Copy each line of the entries below that contains the string "lines".

SOURCE MATERIAL →
────────────────────────────────────────

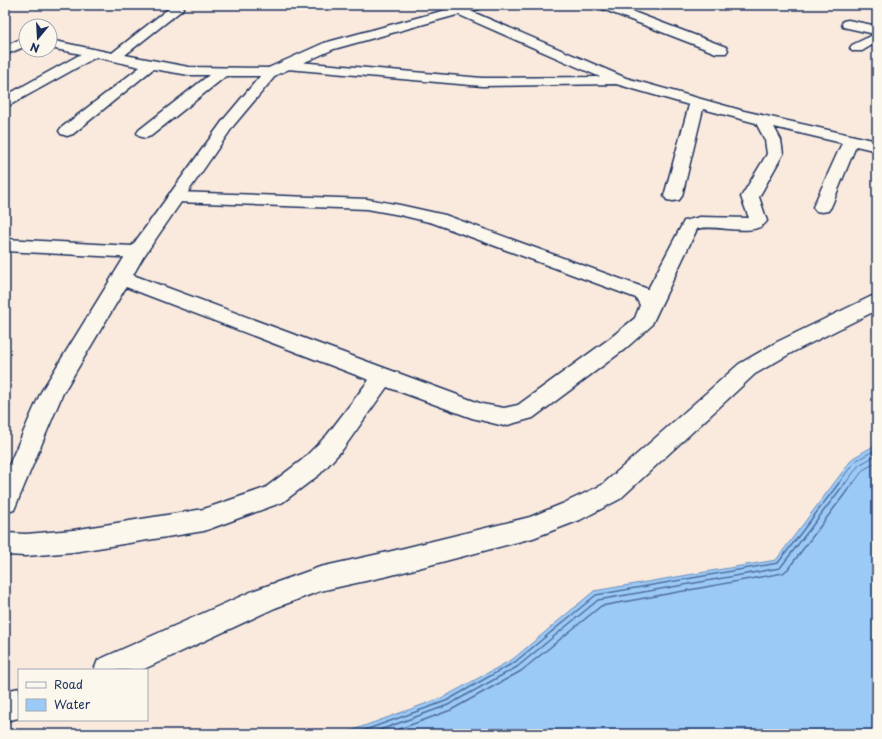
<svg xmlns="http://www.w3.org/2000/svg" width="882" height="739" font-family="'Playpen Sans',sans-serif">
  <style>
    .water { fill: #9ccaf7; stroke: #688cba }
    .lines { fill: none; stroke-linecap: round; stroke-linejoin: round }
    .shore-far1 { stroke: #4f6d9b; stroke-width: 1 }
    .shore { stroke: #4f6d9b; stroke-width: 1.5 }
    .minor-casing { stroke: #1b2f5e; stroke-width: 3 }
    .major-casing { stroke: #1b2f5e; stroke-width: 3 }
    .minor { fill: #fbf7ec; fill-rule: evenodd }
    .major { fill: #fbf7ec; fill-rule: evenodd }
  </style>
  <rect width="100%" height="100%" fill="#faeade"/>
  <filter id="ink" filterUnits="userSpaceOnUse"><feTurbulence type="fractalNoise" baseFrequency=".025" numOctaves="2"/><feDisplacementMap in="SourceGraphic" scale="8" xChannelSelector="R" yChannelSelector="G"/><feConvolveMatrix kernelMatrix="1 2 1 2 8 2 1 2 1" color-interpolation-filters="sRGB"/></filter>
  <g filter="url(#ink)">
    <polygon class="water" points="877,444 877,734 342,734 444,697 513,659 594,591 776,560 853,458"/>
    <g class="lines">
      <g class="shore-far1">
        <polyline points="838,484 855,461 877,449"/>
        <polyline points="845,484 859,465 877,455"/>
        <polyline points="853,484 863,470 877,462"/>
      </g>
      <g class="shore">
        <polyline points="354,734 446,701 515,662 596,595 778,563 839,483"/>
        <polyline points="369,734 448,705 517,667 598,600 780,568 845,483"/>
        <polyline points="386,734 451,710 521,671 601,606 783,573 788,569 853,483"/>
      </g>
      <g class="minor-casing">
        <g id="minor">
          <polygon points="173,5 185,5 182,10 125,55 189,67 271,68 276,69 278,72 276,75 271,76 226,76 151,136 145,138 139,136 137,133 139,130 209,75 189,75 153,69 73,134 67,136 61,134 59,131 61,128 140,67 96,57 10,105 5,106 5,96 81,54 50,48 50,40 112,53"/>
          <polygon points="598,5 615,5 726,47 728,50 726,53 716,53 600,8"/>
          <path d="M461 7 626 78 744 111 877 141V151L856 146 831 207 828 211 822 212 816 211 813 207 842 143 774 127 781 140 783 154 759 197 767 221C755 239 716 223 697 229L651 326 625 349 533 418 504 426 472 418 387 387 343 449 320 474 283 502 204 531 73 552 26 556 5 555V533L26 534 73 530 204 509 265 488 302 460 327 435 369 380 126 287 63 393 14 510 5 513V474L41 392 130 248 137 246 144 248 146 252 133 275 482 404 504 408 518 405 609 339 635 318 640 305 636 298 433 223 400 215 367 209 176 202 170 201 167 197 170 193 176 192 367 199 400 205 445 215 648 289 684 221 700 217 749 218 741 197 767 154 765 140 756 123 703 109 682 196 679 200 673 201 667 200 664 196 689 105 616 84 482 86 287 69 282 68 280 65 282 62 287 61 482 78 600 77 457 14 455 11 457 8Z"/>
          <polygon points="848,20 877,26 877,42 862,51 852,51 850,48 852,45 875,34 843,27 842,24 843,21"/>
          <polygon points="26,37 26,46 5,55 5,46"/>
          <polygon points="877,295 877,310 793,352 755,374 620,499 580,520 533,538 388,576 320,591 275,608 142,670 94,670 98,660 255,590 320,567 388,552 530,517 562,504 602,485 739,364 777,342 870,297"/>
          <polygon points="19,688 19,718 5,721 5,691"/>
        </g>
      </g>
      <g class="major-casing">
        <polygon id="major" points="464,5 484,5 482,8 334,49 276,75 234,125 144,256 137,258 5,251 5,239 132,246 224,119 266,69 324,43"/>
      </g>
      <use href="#minor" class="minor"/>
      <use href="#major" class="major"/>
    </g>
  </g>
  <rect width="882" height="739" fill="none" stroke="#fbf7ec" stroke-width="20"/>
  <rect x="10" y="10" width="862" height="719" fill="none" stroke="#1b2f5e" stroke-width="1.5" filter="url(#ink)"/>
  <rect x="18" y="669" width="130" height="52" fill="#fbf7ec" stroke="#a1a7b3"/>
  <rect x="26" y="682" width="20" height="6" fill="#fbf7ec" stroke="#a1a7b3"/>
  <text x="54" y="689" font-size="12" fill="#1b2f5e">Road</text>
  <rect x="26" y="699" width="20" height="12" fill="#9ccaf7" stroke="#a1a7b3"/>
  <text x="54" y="709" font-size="12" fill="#1b2f5e">Water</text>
  <g transform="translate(38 38) rotate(198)"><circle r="19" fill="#fbf7ec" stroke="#a1a7b3"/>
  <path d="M0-3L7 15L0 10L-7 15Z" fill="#1b2f5e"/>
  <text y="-6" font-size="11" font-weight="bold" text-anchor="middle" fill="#1b2f5e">N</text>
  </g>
</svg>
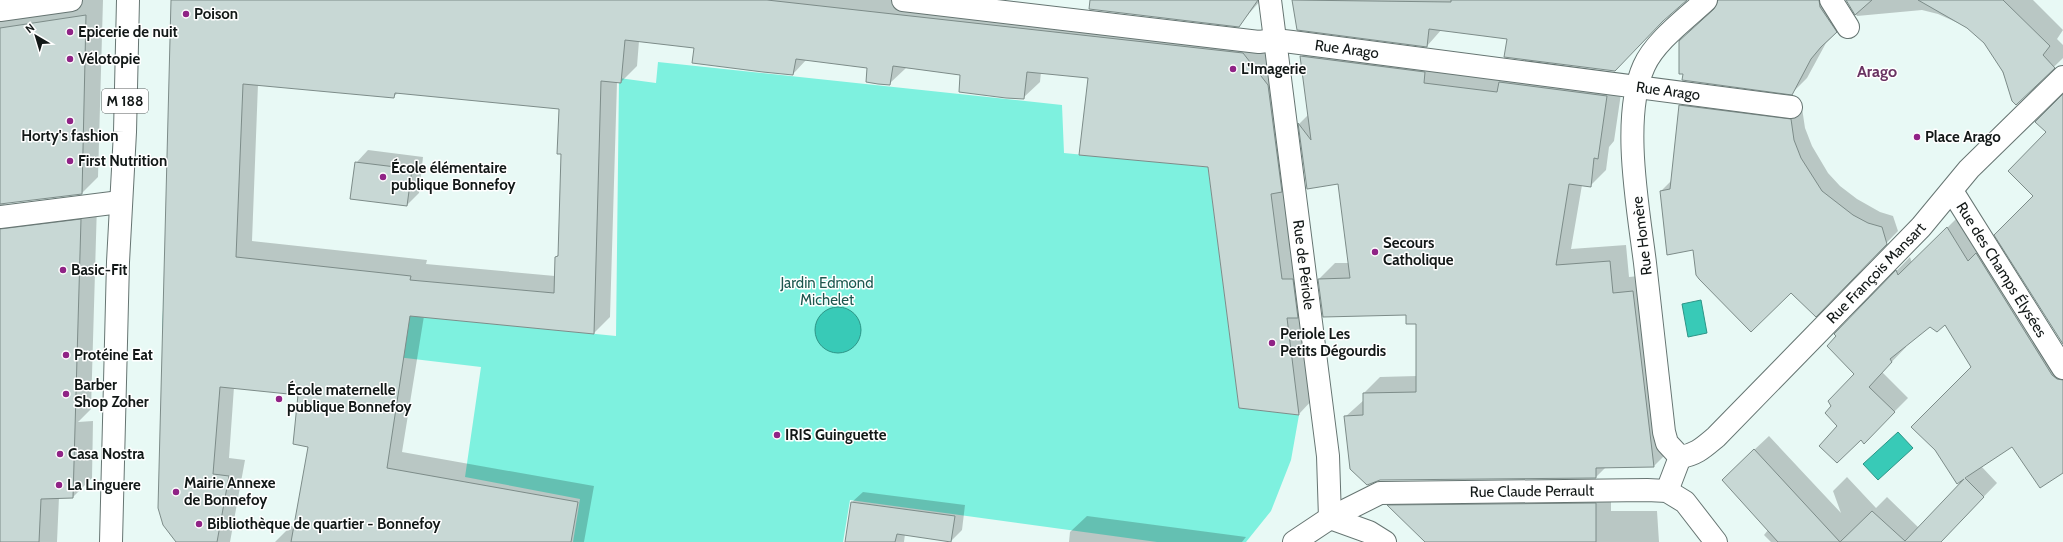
<svg xmlns="http://www.w3.org/2000/svg" width="2063" height="542" font-family="Cabin,sans-serif">
	<rect width="100%" height="100%" fill="#e8f9f5"/>
	<!-- green -->
	<polygon fill="#7ef1df" points="658,62 1062,105 1064,153 1208,167 1239,407 1299,415 1291,460 1271,511 1246,542 1157,542 850,500 843,542 573,542 580,499 465,477 481,367 162,329 164,291 616,336 619,78 656,83"/>
	<!-- water -->
	<g fill="#38cab7" stroke="#2d9587">
		<polygon points="1701,300 1707,333 1688,337 1682,304"/>
		<circle cx="838" cy="330" r="23"/>
		<polygon points="1898,432 1913,448 1878,480 1863,464"/>
	</g>
	<!-- shadow -->
	<g fill="#0003" fill-rule="evenodd">
		<polygon points="0,0 103,0 98,177 82,193 4,203 6,209 97,204 91,409 78,422 93,421 92,478 73,497 59,497 57,542 0,542"/>
		<path d="M174,0H949L1259,37L1284,68L1315,397L1299,414L1209,166L1089,78L1041,72L1040,82L1023,98L961,74L906,68L889,84L868,67L807,59L793,74L695,47L639,41L637,66L621,82H617L610,317L594,333L424,316L402,452L594,486L584,542H275L291,526L295,527L309,446L299,394L234,387L229,458L245,460L230,542H180ZM258,84L394,96L398,93L560,108L562,154L559,254L556,257L555,276L426,264L427,260L252,241Z"/>
		<polygon points="1091,0 1261,0 1238,26"/>
		<polygon points="1294,0 1686,0 1509,38 1442,29 1427,46 1298,29"/>
		<polygon points="1719,0 1842,0 1851,17 1826,43 1807,78 1792,93 1695,26 1719,4"/>
		<polygon points="1847,0 2033,0 2063,30 2057,39 2063,45 2063,58 2016,104 1996,57 1985,42 1967,27 1938,14 1922,10 1857,16"/>
		<polygon points="1318,40 1623,80 1614,141 1609,147 1606,170 1590,186 1582,185 1571,249 1626,245 1629,277 1649,275 1670,450 1654,466 1606,467 1596,477 1345,417 1364,400 1364,393 1380,377 1417,376 1417,323 1407,314 1319,279 1335,263 1349,263 1339,183 1307,188 1299,124 1309,114 1302,56"/>
		<polygon points="1692,94 1802,108 1805,128 1812,146 1828,173 1840,186 1857,199 1880,212 1893,216 1898,231 1816,315 1791,291 1694,249 1661,191 1672,180 1680,106"/>
		<polygon points="368,150 423,157 419,193 407,205 356,163"/>
		<polygon points="1961,214 2063,355 2063,472 2013,445 1981,466 1997,483 1940,542 1771,542 1764,535 1768,530 1737,466 1769,436 1841,513 1833,491 1847,477 1876,508 1887,497 1919,528 1968,476 1973,367 1945,324 1931,325 1905,346 1906,347 1882,372 1908,398 1864,442 1838,426 1856,374 1835,334 1910,257 1912,263"/>
		<polygon points="1611,488 1611,511 1657,511 1659,542 1426,542 1389,505 1404,491"/>
		<polygon points="863,492 965,505 962,530 951,541 905,534 904,542 846,542 852,502"/>
		<polygon points="1087,516 1246,537 1242,542 1069,542 1070,532"/>
	</g>
	<!-- building -->
	<g fill="#c8d8d5" stroke="#7d8c89" fill-rule="evenodd">
		<path d="M171,0H767L1243,53L1268,85L1282,192L1271,194L1282,279H1293L1298,318H1287L1299,415L1239,408L1208,167L1079,155L1088,78L1027,72L1024,99L1006,98L959,92L960,75L893,66L890,85L878,84L866,82L867,68L796,59L793,75L763,72L692,63L694,48L625,40L621,83L601,81L594,334L410,316L387,468L578,502L571,542H291L308,447L293,444L298,395L220,387L213,474L229,476L217,542H176L163,525L158,508ZM243,84L394,98L395,93L559,109L557,154H561L558,256L555,257L554,293L410,280L411,276L236,257Z"/>
		<polygon points="1090,0 1258,0 1239,27 1089,9"/>
		<polygon points="1292,0 1451,2 1451,0 1687,0 1663,21 1615,71 1504,57 1507,39 1429,29 1427,47 1297,30"/>
		<polygon points="1718,0 1819,0 1820,7 1837,32 1821,47 1811,59 1792,95 1682,80 1683,74 1679,74 1679,41 1714,9"/>
		<polygon points="1846,0 1872,0 1855,15"/>
		<polygon points="1918,0 2003,0 2050,46 2043,55 2055,68 2016,105 2012,101 2003,72 1984,43 1967,28"/>
		<polygon points="86,15 82,194 0,204 0,28"/>
		<polygon points="1300,56 1425,72 1424,83 1497,92 1499,82 1607,96 1598,159 1594,158 1591,187 1569,184 1556,265 1610,261 1613,293 1633,291 1654,467 1596,468 1596,478 1380,480 1367,485 1350,469 1344,416 1363,415 1363,393 1416,392 1416,324 1406,324 1406,315 1323,317 1318,279 1350,278 1338,184 1307,189 1298,123 1311,140"/>
		<polygon points="2063,94 2063,344 1994,235 2033,196 2008,171 2046,132 2035,122"/>
		<polygon points="1679,105 1791,119 1794,140 1801,158 1822,191 1853,215 1868,223 1882,227 1887,244 1816,317 1791,293 1751,332 1699,279 1696,275 1693,250 1667,255 1660,191 1670,189"/>
		<polygon points="355,162 412,169 407,206 350,199"/>
		<polygon points="81,219 73,498 41,499 39,542 0,542 0,229"/>
		<polygon points="1947,227 1968,261 1976,253 2052,375 2057,379 2063,380 2063,473 2040,488 2012,447 1965,478 1984,497 1941,542 1778,542 1722,480 1754,449 1840,542 1872,511 1905,541 1964,479 1957,484 1935,450 1911,427 1971,367 1945,325 1937,332 1930,327 1890,359 1892,362 1869,387 1895,412 1864,444 1861,440 1837,463 1819,446 1837,426 1825,413 1831,406 1828,401 1854,374 1827,346 1836,336 1834,334 1896,270 1898,275"/>
		<polygon points="851,502 955,516 951,542 897,534 895,542 845,542"/>
		<polygon points="1596,503 1596,542 1425,542 1387,505"/>
	</g>
	<g fill="none" stroke-linecap="round" stroke-linejoin="round">
		<!-- minor casing -->
		<g stroke="#667572" stroke-width="24">
			<g id="minor">
				<path id="s1" d="M903,0L1259,42L1275,40L1292,42L1791,107"/>
				<path id="s2" d="M1270,0L1328,456L1330,518"/>
				<polyline points="1831,0 1848,27"/>
				<polyline points="0,10 71,0"/>
				<path id="s3" d="M1952,191L2063,368"/>
				<polyline points="0,217 120,202"/>
				<path id="s4" d="M1680,457C1696,455 1704,447 1716,437L1921,227L1969,169L2063,77"/>
				<path d="M1680,457L1667,443L1664,432C1658,376 1651,319 1645,263C1638,207 1621,117 1644,66C1655,41 1687,18 1706,0"/>
				<polyline points="1667,491 1680,457"/>
				<polyline points="1330,518 1369,532 1385,542"/>
				<path id="s5" d="M1294,542L1330,518L1380,493L1647,490L1667,491L1685,502L1716,542"/>
			</g>
		</g>
		<!-- primary casing -->
		<g stroke="#667572" stroke-width="24">
			<polyline id="primary" points="111,542 118,262 125,132 128,0"/>
		</g>
		<!-- minor -->
		<use href="#minor" stroke="#fff" stroke-width="22"/>
		<!-- primary -->
		<use href="#primary" stroke="#fff" stroke-width="22"/>
	</g>
	<!-- markers -->
	<g fill="#902386" stroke="#fff" stroke-width="1.5">
		<circle cx="186" cy="14" r="4"/>
		<circle cx="70" cy="32" r="4"/>
		<circle cx="70" cy="59" r="4"/>
		<circle cx="1233" cy="69" r="4"/>
		<circle cx="70" cy="121" r="4"/>
		<circle cx="1917" cy="137" r="4"/>
		<circle cx="70" cy="161" r="4"/>
		<circle cx="383" cy="177" r="4"/>
		<circle cx="1375" cy="252" r="4"/>
		<circle cx="63" cy="270" r="4"/>
		<circle cx="1272" cy="343" r="4"/>
		<circle cx="66" cy="355" r="4"/>
		<circle cx="66" cy="394" r="4"/>
		<circle cx="279" cy="399" r="4"/>
		<circle cx="777" cy="435" r="4"/>
		<circle cx="60" cy="454" r="4"/>
		<circle cx="59" cy="485" r="4"/>
		<circle cx="176" cy="492" r="4"/>
		<circle cx="199" cy="524" r="4"/>
	</g>
	<g text-anchor="middle" stroke-width="3" stroke-linejoin="round" paint-order="stroke">
		<!-- shield labels -->
		<rect fill="#fff" stroke="#595d5d" stroke-width="1" x="102" y="89" width="46" height="24" rx="3"/>
		<g font-size="14" font-weight="bold" fill="#121817">
			<text x="125" y="106">M 188</text>
		</g>
		<!-- poi labels -->
		<g font-size="15" font-weight="bold" fill="#121817" stroke="#fff" text-anchor="start">
			<text x="194" y="19">Poison</text>
			<text x="78" y="37">Epicerie de nuit</text>
			<text x="78" y="64">Vélotopie</text>
			<text x="1241" y="74">L'Imagerie</text>
			<text x="70" y="141" text-anchor="middle">Horty's fashion</text>
			<text x="1925" y="142">Place Arago</text>
			<text x="78" y="166">First Nutrition</text>
			<text x="391" y="173">École élémentaire<tspan x="391" dy="17">publique Bonnefoy</tspan></text>
			<text x="1383" y="248">Secours<tspan x="1383" dy="17">Catholique</tspan></text>
			<text x="71" y="275">Basic-Fit</text>
			<text x="1280" y="339">Periole Les<tspan x="1280" dy="17">Petits Dégourdis</tspan></text>
			<text x="74" y="360">Protéine Eat</text>
			<text x="74" y="390">Barber<tspan x="74" dy="17">Shop Zoher</tspan></text>
			<text x="287" y="395">École maternelle<tspan x="287" dy="17">publique Bonnefoy</tspan></text>
			<text x="785" y="440">IRIS Guinguette</text>
			<text x="68" y="459">Casa Nostra</text>
			<text x="184" y="488">Mairie Annexe<tspan x="184" dy="17">de Bonnefoy</tspan></text>
			<text x="67" y="490">La Linguere</text>
			<text x="207" y="529">Bibliothèque de quartier - Bonnefoy</text>
		</g>
		<!-- street labels -->
		<g font-size="15" fill="#121817" stroke="#fff">
			<text dy="5" stroke="none"><textPath href="#s1" startOffset="447">Rue Arago</textPath></text>
			<text dy="5" stroke="none"><textPath href="#s1" startOffset="771">Rue Arago</textPath></text>
			<text transform="translate(1642 236) rotate(-97)" y="5">Rue Homère</text>
			<text dy="5" stroke="none"><textPath href="#s2" startOffset="267">Rue de Périole</textPath></text>
			<text dy="5" stroke="none"><textPath href="#s3" startOffset="93">Rue des Champs Élysées</textPath></text>
			<text dy="5" stroke="none"><textPath href="#s4" startOffset="271">Rue François Mansart</textPath></text>
			<text dy="5" stroke="none"><textPath href="#s5" startOffset="251">Rue Claude Perrault</textPath></text>
		</g>
		<!-- park labels -->
		<g font-size="15" fill="#1d574f" stroke="#fff">
			<text x="827" y="288">Jardin Edmond<tspan x="827" dy="17">Michelet</tspan></text>
		</g>
		<!-- neighbourhood labels -->
		<g font-size="16" font-weight="bold" fill="#693362" stroke="#fff">
			<text x="1877" y="77">Arago</text>
		</g>
	</g>
	<!-- north arrow -->
	<g transform="translate(36 36) rotate(322)" stroke="#ffffff" stroke-width="3" paint-order="stroke">
	<path d="M0-3L7 15L0 10L-7 15Z" fill="#121817"/>
	<text y="-6" font-size="11" font-weight="bold" text-anchor="middle" fill="#121817">N</text>
	</g>
</svg>
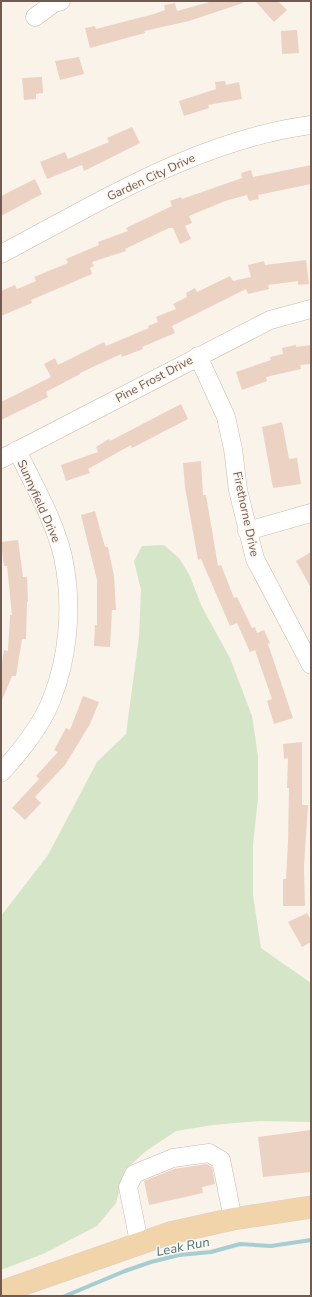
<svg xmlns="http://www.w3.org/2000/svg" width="312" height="1297" font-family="'Nunito Sans',sans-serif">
  <rect width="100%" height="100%" fill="#faf3e9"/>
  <path fill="#d5e6c8" d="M164,545l15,13 10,16 13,33 28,51 22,58 6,40v42l-5,47v50l8,53 50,35v139l-51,-1 -47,4 -37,6 -30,20 -21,19 -9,33 -19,23 -54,28 -42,16v-354l47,-61 49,-93 29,-28 13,-97 2,-47 -7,-29 8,-15z"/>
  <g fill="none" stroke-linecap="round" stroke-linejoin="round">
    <path stroke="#a6cdd2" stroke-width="4" d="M65,1296l60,-25 26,-9 28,-7 32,-3 29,-8 31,2 40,-6"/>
  </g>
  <path fill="#ecd2c3" d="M213,1h29l1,2 -54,18 -45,10 1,2 -55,15 -5,-20 10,-2 1,3 58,-15 11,-4 -1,-5 11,-2 2,8z
    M255,1h23l9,9 -13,12z
    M297,30l2,23 -17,1 -1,-23z
    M79,57l5,17 -24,6 -5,-19z
    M42,77l1,16 -7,1v5l-12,1 -2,-22z
    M225,81l1,4 13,-3 3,17 -34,6 1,3 -25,8 -5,-15 37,-12 -1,-7z
    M132,127l8,16 -56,28 -2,-6 -35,14 -7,-17 25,-10 3,7 41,-17 -2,-4z
    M311,165v19l-53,11 1,4 -10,2 -2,-6 -22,6 -36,15 3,7 -7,3 6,13 -11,5 -7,-16h-4l-44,21 1,2 -34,11 2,4 -4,2 2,6 -61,26 1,3 -31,13v-25l14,-6 2,4 19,-8 -2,-4 34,-14 -2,-4 33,-14 -1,-3 30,-11 -2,-3 46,-22 -2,-5 11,-4 1,2 60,-21 -1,-5 10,-3 2,7z
    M35,179l7,15 -41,22v-20z
    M306,260l3,24 -11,1v-4l-30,4 1,4 -21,5 -2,-5 -74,37 3,7 -33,14 1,2 -21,8 -1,-3 -41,19v1l-34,18 2,5 -47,23v-18l50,-25 -7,-13 11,-6 3,7 46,-23 2,4 43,-18 -1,-2 10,-4 -2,-5 20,-8 -3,-5 14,-7 -1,-4 9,-5 2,4 33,-16 3,5 18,-4 -3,-12 16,-4 1,4z
    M296,345v2l15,-2v19l-11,1 1,4 -35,8 1,4 -25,9 -6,-18 35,-12 -1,-3 13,-3 -1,-6z
    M181,404l7,15 -56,29 -1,-3 -43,24 2,4 -24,8 -5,-16 37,-13 -2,-5 13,-8 1,2z
    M282,422l7,37 8,-1 4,26 -28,4 -11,-61z
    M201,461l2,34h3l12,71 3,-1 13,33 3,-1 15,31 3,-1 2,6 7,-3 6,13 -2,1 25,74 -19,6 -7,-23 5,-2 -17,-49 -5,2 -13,-29 -7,3 -29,-67 -3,1 -13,-73 -2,-24z
    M95,511l10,36h3l6,29 2,34h-4l-2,37 -16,-1 1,-21h2v-45l-16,-65z
    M18,540l5,37h4l1,24 -1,1 -1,37h-4l-6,37h-4l-11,26v-33l3,-19 4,1 2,-36h2l-5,-49h-3l-3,-24z
    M311,552v36l-15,-27z
    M83,696l16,6 -9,22 -25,41 -30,32 6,6 -16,17 -13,-12 27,-29 -3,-3 22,-24 -4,-2 12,-22 4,2z
    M302,742v63h6l-4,61 1,40h-22v-27h3l2,-37 1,-54h-2l1,-30 -4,1 -1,-15z
    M307,913l4,7v22l-9,5 -14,-25z
    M311,1130v42l-48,5 -5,-40z
    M207,1164l5,3 3,17 -13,3 1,6 -54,12 -5,-24 30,-12z"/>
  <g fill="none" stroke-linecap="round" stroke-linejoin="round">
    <defs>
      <path id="minor" d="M35,17l19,-14 7,-2
        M1,254c99,-52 197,-114 310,-129
        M198,356l28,61 7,32 5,41 17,69 56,106
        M1,459l269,-139 41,-11
        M247,531l64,-18
        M1,773c19,-21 39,-45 50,-72 18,-45 22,-97 12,-144 -8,-36 -30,-73 -46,-107
        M139,1242l-11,-55 6,-13 39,-16 36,-5 12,7 12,59"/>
      <path id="major" d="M1,1292l169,-59 63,-14 78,-12"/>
    </defs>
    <use href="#minor" stroke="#cbbbb0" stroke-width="19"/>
    <use href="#major" stroke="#d7d1ce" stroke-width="23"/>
    <use href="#minor" stroke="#fff" stroke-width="18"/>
    <use href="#major" stroke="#f1d4a9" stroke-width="22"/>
  </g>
  <g text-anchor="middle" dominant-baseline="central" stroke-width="3" stroke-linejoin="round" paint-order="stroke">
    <g font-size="12" fill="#715a4f" stroke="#fdf7ef">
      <text transform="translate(151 177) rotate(-25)">Garden City Drive</text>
      <text transform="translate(154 379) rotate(-28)">Pine Frost Drive</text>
      <text transform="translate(39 501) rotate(66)">Sunnyfield Drive</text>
      <text transform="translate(246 514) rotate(78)">Firethorne Drive</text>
    </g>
    <g font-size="13" font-style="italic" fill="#48747b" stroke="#fdf7ef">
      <text transform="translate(183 1247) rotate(-11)">Leak Run</text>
    </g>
  </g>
  <rect width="312" height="1297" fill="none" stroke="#715a4f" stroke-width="4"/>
</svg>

────────────────────────────────────────

ANSWER SECTION →
    .lines { fill: none; stroke-linecap: round; stroke-linejoin: round }
    <g class="lines">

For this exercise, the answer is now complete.